• **Directions**
The material below holds the lines to copy: from the one with "right shoulder: (74, 120)" up to and including the one with "left elbow: (515, 431)". Copy them exactly and skip the pictures.

• **Source material**
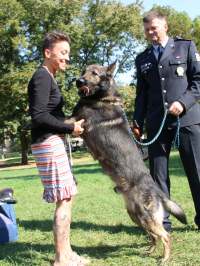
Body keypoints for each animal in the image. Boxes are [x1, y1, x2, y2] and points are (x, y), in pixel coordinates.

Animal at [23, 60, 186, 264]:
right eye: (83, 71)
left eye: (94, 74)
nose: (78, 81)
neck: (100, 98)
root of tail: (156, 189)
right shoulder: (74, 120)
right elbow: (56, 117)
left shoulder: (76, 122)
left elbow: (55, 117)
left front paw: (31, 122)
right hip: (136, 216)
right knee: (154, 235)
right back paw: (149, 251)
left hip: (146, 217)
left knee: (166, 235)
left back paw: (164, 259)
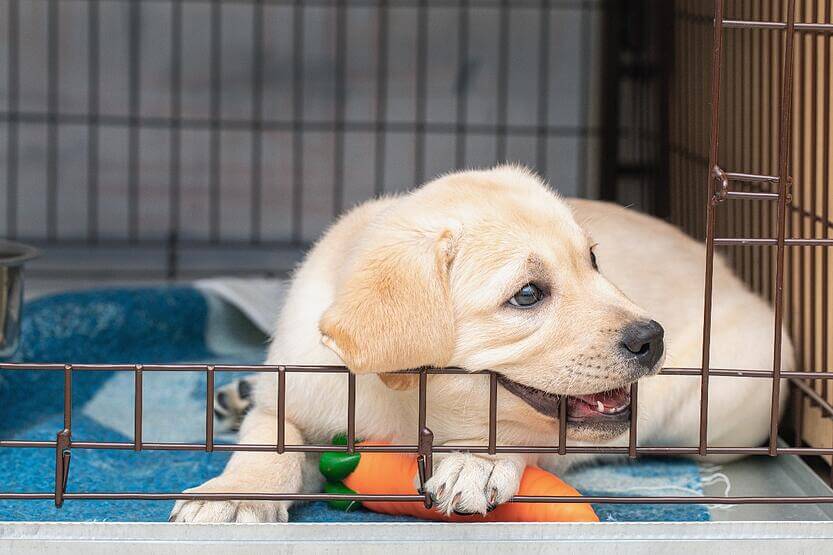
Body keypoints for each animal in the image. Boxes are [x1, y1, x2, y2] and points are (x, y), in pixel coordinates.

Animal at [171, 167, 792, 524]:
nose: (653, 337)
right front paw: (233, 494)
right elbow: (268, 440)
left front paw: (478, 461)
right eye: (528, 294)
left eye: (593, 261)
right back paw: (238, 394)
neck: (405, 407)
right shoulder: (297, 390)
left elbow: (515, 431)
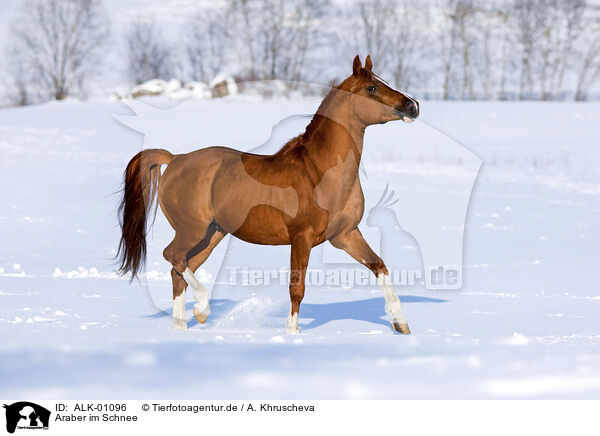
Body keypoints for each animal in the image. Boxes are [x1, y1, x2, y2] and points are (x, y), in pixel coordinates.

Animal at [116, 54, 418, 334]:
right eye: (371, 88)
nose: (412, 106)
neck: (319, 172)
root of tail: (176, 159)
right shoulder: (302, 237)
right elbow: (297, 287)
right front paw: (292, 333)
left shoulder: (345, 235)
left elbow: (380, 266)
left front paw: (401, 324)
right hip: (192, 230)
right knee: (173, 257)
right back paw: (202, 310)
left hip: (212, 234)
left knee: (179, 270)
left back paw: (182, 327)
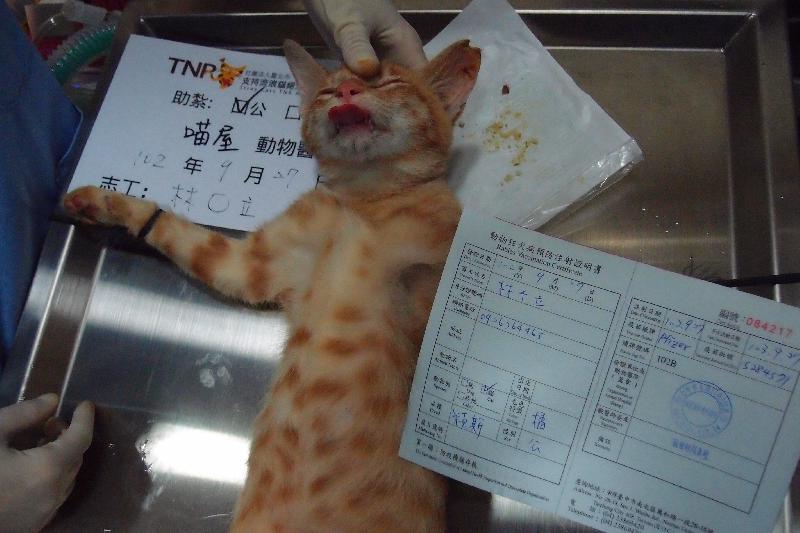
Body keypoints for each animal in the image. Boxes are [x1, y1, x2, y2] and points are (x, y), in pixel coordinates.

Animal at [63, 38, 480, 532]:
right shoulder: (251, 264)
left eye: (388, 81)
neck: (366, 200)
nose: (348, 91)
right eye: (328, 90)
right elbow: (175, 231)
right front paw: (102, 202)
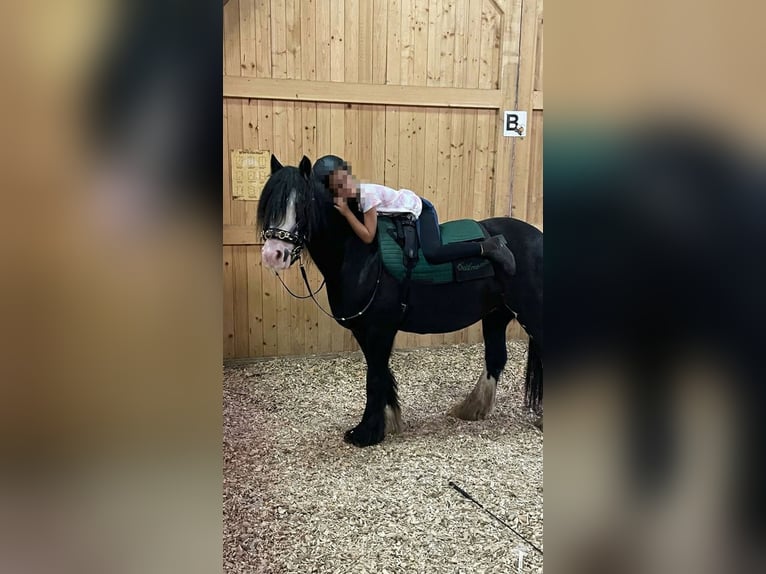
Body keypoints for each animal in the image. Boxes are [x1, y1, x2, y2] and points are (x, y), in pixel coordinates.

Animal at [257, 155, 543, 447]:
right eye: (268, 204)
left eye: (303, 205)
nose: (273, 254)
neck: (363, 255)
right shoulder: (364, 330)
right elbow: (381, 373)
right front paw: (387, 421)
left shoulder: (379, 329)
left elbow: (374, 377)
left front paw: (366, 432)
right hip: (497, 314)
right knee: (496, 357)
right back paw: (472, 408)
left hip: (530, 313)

• **Solution to this problem**
right shoulder: (74, 120)
right elbow: (56, 117)
left shoulder: (76, 122)
left elbow: (55, 117)
left front paw: (31, 122)
right hip: (136, 216)
right knee: (154, 235)
right back paw: (149, 251)
left hip: (146, 217)
left knee: (166, 235)
left back paw: (164, 259)
Body keypoints for each animal in the image. Boxes are [x1, y1, x2, y2] and points are (x, y), in pixel coordinates.

Animal at [171, 167, 792, 524]:
nose: (653, 337)
right front paw: (233, 494)
right elbow: (268, 440)
left front paw: (478, 461)
right eye: (528, 294)
left eye: (593, 261)
right back paw: (238, 394)
neck: (405, 407)
right shoulder: (297, 390)
left elbow: (515, 431)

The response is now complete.